RSSMN, décembre 1928, Ipamu.

4.

La retraite ou la récollection se traduit en kikongo par le terme « Lugambuku ». Ce substantif dérive du verbe « kugambula » (séparer, mettre à l’écart, écarter).

5.

Le catéchisme distinguait les dix commandements de Dieu (Nsiku kumi zi Nzambi) des 7 commandements de l’Église (Nsiku nsambwadi zi Dibundu). Parmi les commandements de l’Église, il y a celui qui invite les chrétiens à communier au moins une fois par an et de préférence pendant le temps pascal.

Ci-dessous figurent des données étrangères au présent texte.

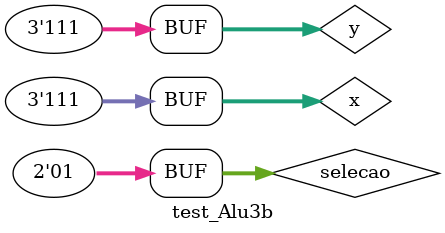
<source format=v>
module Alu3b (output [2:0] s, output carryDet, output zero, output overflow, output sinal, output [2:0] relative,
              input [2:0] a, input [2:0] b, input [1:0] operacao);

       wire carryOut1, carryOut2, carryOut3;
       wire [2:0] s1;
       wire [2:0] s2;
       reg [2:0] unidade = 1;
       
       mux3b Mx31(s1, b, unidade, operacao[1]);
       xor X1(s2[0],s1[0],operacao[0]);
       xor X2(s2[1],s1[1],operacao[0]);
       xor X3(s2[2],s1[2],operacao[0]);

       fullAdder1b FA1(s[0],carryOut1,a[0],s2[0],operacao[0]);
       fullAdder1b FA2(s[1],carryOut2,a[1],s2[1],carryOut1);
       fullAdder1b FA3(s[2],carryOut3,a[2],s2[2],carryOut2);

       isOverflow iO1(overflow, a[2], s2[2], s[2]);

       xor X6(carryDet,carryOut3, operacao[0]);

       sinalDt SD1(sinal, overflow, s[2]);

       isZero Z1(zero, s);

       uRelacionalFull URF1(relative, a, b);
endmodule
// -------------------------
// Verifica overflow a partir do sinal dos valores A e B e do resultado da soma deles.
// -------------------------
module isOverflow(output s, input sinalA, input sinalB, input sinalSaida);
       wire s1, s2;
       xnor XN1(s1, sinalB, sinalA);
       xor X4(s2, sinalSaida, sinalA);
       and A1(s, s2, s1);
endmodule
// -------------------------
// Retorna o sinal que a soma deve ter a partir do sinal da saida e do overflow.
// -------------------------
module sinalDt(output s, input overflow, input sinalSaida);
       xor X5(s, sinalSaida, overflow);
endmodule
// -------------------------
// Retorna 3 bits indicando com 1 se (a < b), (a == b) e (a > b). a e b com 3 bit ( Ultimo é o sinal ).
// -------------------------
module uRelacionalFull(output [2:0] s, input [2:0] a, input [2:0] b);
       wire [2:0] s1;
       wire s2, s3, s4, s5, s6, ns4, s7, s8, diff;
       uRelacional2b UR21(s1, a[1:0], b[1:0]);
       xor X6(s2, s1[0], a[2]);
       xor X7(s3, s1[2], a[2]);
       xnor XN2(s4, a[2], b[2]);
       and A2(s[1], s1[1], s4);
       not N1(diff, s[1]);
       and A3(s5, s2, s4, diff);
       and A4(s6, s3, s4, diff);
       not N2(ns4, s4);
       and A5(s7, ns4, a[2]);
       and A6(s8, ns4, b[2]);
       or O1(s[0], s5, s7);
       or O2(s[2], s6, s8);
endmodule
// -------------------------
// Retorna 3 bits indicando com 1 se (a < b), (a == b) e (a > b). a e b com 2 bit.
// -------------------------
module uRelacional2b(output [2:0] s, input [1:0] a, input [1:0] b);
       wire [2:0] s1;
       wire [2:0] s2;
       wire s3, s4;
       uRelacional1b UR11(s1, a[0], b[0]);
       uRelacional1b UR12(s2, a[1], b[1]);
       and A7(s[1], s1[1], s2[1]);
       and A8(s3, s2[1], s1[2]);
       and A9(s4, s2[1], s1[0]);
       or O3(s[2], s3, s2[2]);
       or O4(s[0], s4, s2[0]);
endmodule
// -------------------------
// Retorna 3 bits indicando com 1 se (a < b), (a == b) e (a > b). a e b com 1 bit.
// -------------------------
module uRelacional1b(output [2:0] s, input a, input b);
       wire an, bn;
       xnor XN3(s[1], a, b);
       not N3(an, a);
       not N4(bn, b);
       and A10(s[0], an, b);
       and A11(s[2], bn, a);
endmodule
// -------------------------
// full adder 1 bit
// -------------------------
module fullAdder1b (output s, output carryOut, input a, input b, input carryIn);
       wire s1, s2, s3, s4;
       xor X8(s1, a, b);
       xor X9(s, s1, carryIn);
       and A12(s2, a, b);
       and A13(s3, a, carryIn);
       and A14(s4, carryIn, b);
       or O5(carryOut, s2, s3, s4);
endmodule
// -------------------------
// verifica se a entrada esta em zero, 3 bits
// -------------------------
module isZero(output s, input [2:0] a);
       nor NO1(s, a[0], a[1], a[2]);
endmodule
// -------------------------
// Mux para selecionar entre 2 entradas de 3 bits
// -------------------------
module mux3b (output [2:0] s, input [2:0] a, input [2:0] b, input selecao);
       mux Mx1 (s[0],b[0],a[0],selecao);
       mux Mx2 (s[1],b[1],a[1],selecao);
       mux Mx3 (s[2],b[2],a[2],selecao);
endmodule // mux3b
// -------------------------
// Mux para selecionar entre duas saidas
// -------------------------
module mux (output s, input a, input b, input selecao);
       wire selecao2,s7,s8;
       not N5 ( selecao2, selecao);
       and A15 ( s7, a, selecao);
       and A16 ( s8, b, selecao2);
       or O6 ( s, s7, s8);
endmodule // mux
// Testes
module test_Alu3b;
       // ------------------------- definir dados
       wire carryOUT, overFlow, zeroFlag, sinal;
       reg [1:0] selecao;
       reg [2:0] x;
       reg [2:0] y;
       wire [2:0] somaSub;
       wire [2:0] comp;
       Alu3b AL31(somaSub, carryOUT, zeroFlag, overFlow, sinal, comp, x, y, selecao);
       // ------------------------- parte principal
       initial begin
               $display("Exemplo0035 - Willian Antonio dos Santos - 462020");
               $display("Test ALU's Soma/Sub ou inc/dec - flag zero, overflow, sinal, relacoes.");
               $display("Carry nao tem valor na representacao.");
               $display("\nSe operacao for igual a 00 ou 01 entao e' realizado soma ou subtracao;\nse 10 ou 11, entao incremento ou decremento respectivamente.\n");
               x = 0; y = 0; selecao = 1;
               $display("Valor1 | Op | Valor2 | Resultado | Carry | Sinal | Zero | overflow | <  ==  > ");
               $monitor("  %3b  | %2b |   %3b  |   = %3b   |    %b  |   %b   |   %b  |  %b       | %b  %b  %b", x, selecao, y, somaSub, carryOUT, sinal, zeroFlag, overFlow, comp[0],comp[1],comp[2]);
               repeat (7) begin
                      #1 y = y + 1;
               end
               #1 $display("-----------------------------------------------------------------------------");
               repeat (7) begin
                      #1 x = x + 1;y = y + 1;
                      repeat (7) begin
                             #1 y = y + 1;
                      end
                      #1 $display("-----------------------------------------------------------------------------");
               end
       end
endmodule
</source>
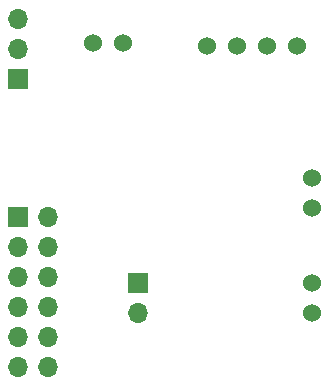
<source format=gbr>
%TF.GenerationSoftware,KiCad,Pcbnew,8.0.5*%
%TF.CreationDate,2024-10-31T22:43:36-05:00*%
%TF.ProjectId,STM_Breakout,53544d5f-4272-4656-916b-6f75742e6b69,rev?*%
%TF.SameCoordinates,Original*%
%TF.FileFunction,Soldermask,Bot*%
%TF.FilePolarity,Negative*%
%FSLAX46Y46*%
G04 Gerber Fmt 4.6, Leading zero omitted, Abs format (unit mm)*
G04 Created by KiCad (PCBNEW 8.0.5) date 2024-10-31 22:43:36*
%MOMM*%
%LPD*%
G01*
G04 APERTURE LIST*
%ADD10C,1.524000*%
%ADD11R,1.700000X1.700000*%
%ADD12O,1.700000X1.700000*%
G04 APERTURE END LIST*
D10*
%TO.C,Conn4*%
X95250000Y-69850000D03*
X95250000Y-72390000D03*
%TD*%
D11*
%TO.C,JP2*%
X80518000Y-69850000D03*
D12*
X80518000Y-72390000D03*
%TD*%
D10*
%TO.C,Conn2*%
X76708000Y-49530000D03*
X79248000Y-49530000D03*
%TD*%
D11*
%TO.C,JP1*%
X70358000Y-52563000D03*
D12*
X70358000Y-50023000D03*
X70358000Y-47483000D03*
%TD*%
D11*
%TO.C,J1*%
X70358000Y-64262000D03*
D12*
X72898000Y-64262000D03*
X70358000Y-66802000D03*
X72898000Y-66802000D03*
X70358000Y-69342000D03*
X72898000Y-69342000D03*
X70358000Y-71882000D03*
X72898000Y-71882000D03*
X70358000Y-74422000D03*
X72898000Y-74422000D03*
X70358000Y-76962000D03*
X72898000Y-76962000D03*
%TD*%
D10*
%TO.C,Conn1*%
X86360000Y-49784000D03*
X88900000Y-49784000D03*
X91440000Y-49784000D03*
X93980000Y-49784000D03*
X93980000Y-49784000D03*
%TD*%
%TO.C,Conn3*%
X95250000Y-60960000D03*
X95250000Y-63500000D03*
%TD*%
M02*

</source>
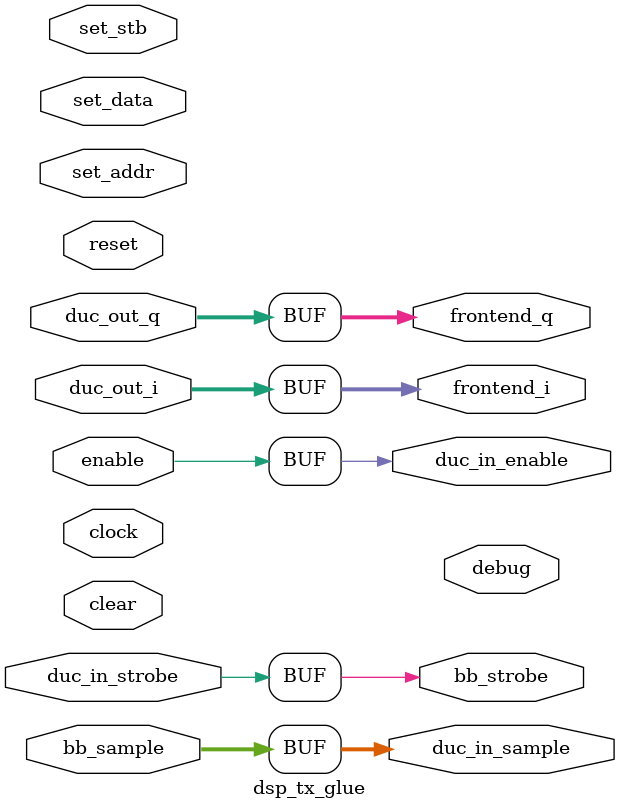
<source format=v>


module dsp_tx_glue
#(
    //the dsp unit number: 0, 1, 2...
    parameter DSPNO = 0,

    //frontend bus width
    parameter WIDTH = 24
)
(
    //control signals
    input clock, input reset, input clear, input enable,

    //user settings bus, controlled through user setting regs API
    input set_stb, input [7:0] set_addr, input [31:0] set_data,

    //full rate outputs directly to the TX frontend
    output [WIDTH-1:0] frontend_i,
    output [WIDTH-1:0] frontend_q,

    //full rate outputs directly from the DUC chain
    input [WIDTH-1:0] duc_out_i,
    input [WIDTH-1:0] duc_out_q,

    //strobed samples {I16,Q16} to the TX DUC chain
    output [31:0] duc_in_sample,
    input duc_in_strobe, //this is a backpressure signal
    output duc_in_enable, //enables DUC module

    //strobbed baseband samples {I16,Q16} to this module
    input [31:0] bb_sample,
    output bb_strobe, //this is a backpressure signal

    //debug output (optional)
    output [31:0] debug
);

    generate
        if (DSPNO==0) begin
            `ifndef TX_DSP0_MODULE
            assign frontend_i = duc_out_i;
            assign frontend_q = duc_out_q;
            assign duc_in_sample = bb_sample;
            assign bb_strobe = duc_in_strobe;
            assign duc_in_enable = enable;
            `else
            `TX_DSP0_MODULE #(.WIDTH(WIDTH)) tx_dsp0_custom
            (
                .clock(clock), .reset(reset), .clear(clear), .enable(enable),
                .set_stb(set_stb), .set_addr(set_addr), .set_data(set_data),
                .frontend_i(frontend_i), .frontend_q(frontend_q),
                .duc_out_i(duc_out_i), .duc_out_q(duc_out_q),
                .duc_in_sample(duc_in_sample), .duc_in_strobe(duc_in_strobe), .duc_in_enable(duc_in_enable),
                .bb_sample(bb_sample), .bb_strobe(bb_strobe)
            );
            `endif
        end
        else begin
            `ifndef TX_DSP1_MODULE
            assign frontend_i = duc_out_i;
            assign frontend_q = duc_out_q;
            assign duc_in_sample = bb_sample;
            assign bb_strobe = duc_in_strobe;
            assign duc_in_enable = enable;
            `else
            `TX_DSP1_MODULE #(.WIDTH(WIDTH)) tx_dsp1_custom
            (
                .clock(clock), .reset(reset), .clear(clear), .enable(enable),
                .set_stb(set_stb), .set_addr(set_addr), .set_data(set_data),
                .frontend_i(frontend_i), .frontend_q(frontend_q),
                .duc_out_i(duc_out_i), .duc_out_q(duc_out_q),
                .duc_in_sample(duc_in_sample), .duc_in_strobe(duc_in_strobe), .duc_in_enable(duc_in_enable),
                .bb_sample(bb_sample), .bb_strobe(bb_strobe)
            );
            `endif
        end
    endgenerate

endmodule //dsp_tx_glue

</source>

Approcher de la Sainte communion implique nécessairement, en amont, la confession.

1.

RSSMN, avril 1930, Ipamu.

2.

RSSMN, mars 1932, Ipamu.

3.

RSSMN, août 1930, Ipamu.

4.

Pour plusieurs chrétiens de cette époque, le baptême était le couronnement d’un long parcours semé de multiples embûches. Non seulement qu’il fallait apprendre les prières et le catéchisme dans une langue totalement inconnue, mais aussi se soumettre à une discipline et à des travaux qu’on n’aurait pas soi-même désiré s’imposer. Le baptême venait donc comme une victoire au terme d’une épreuve de saut d’obstacles.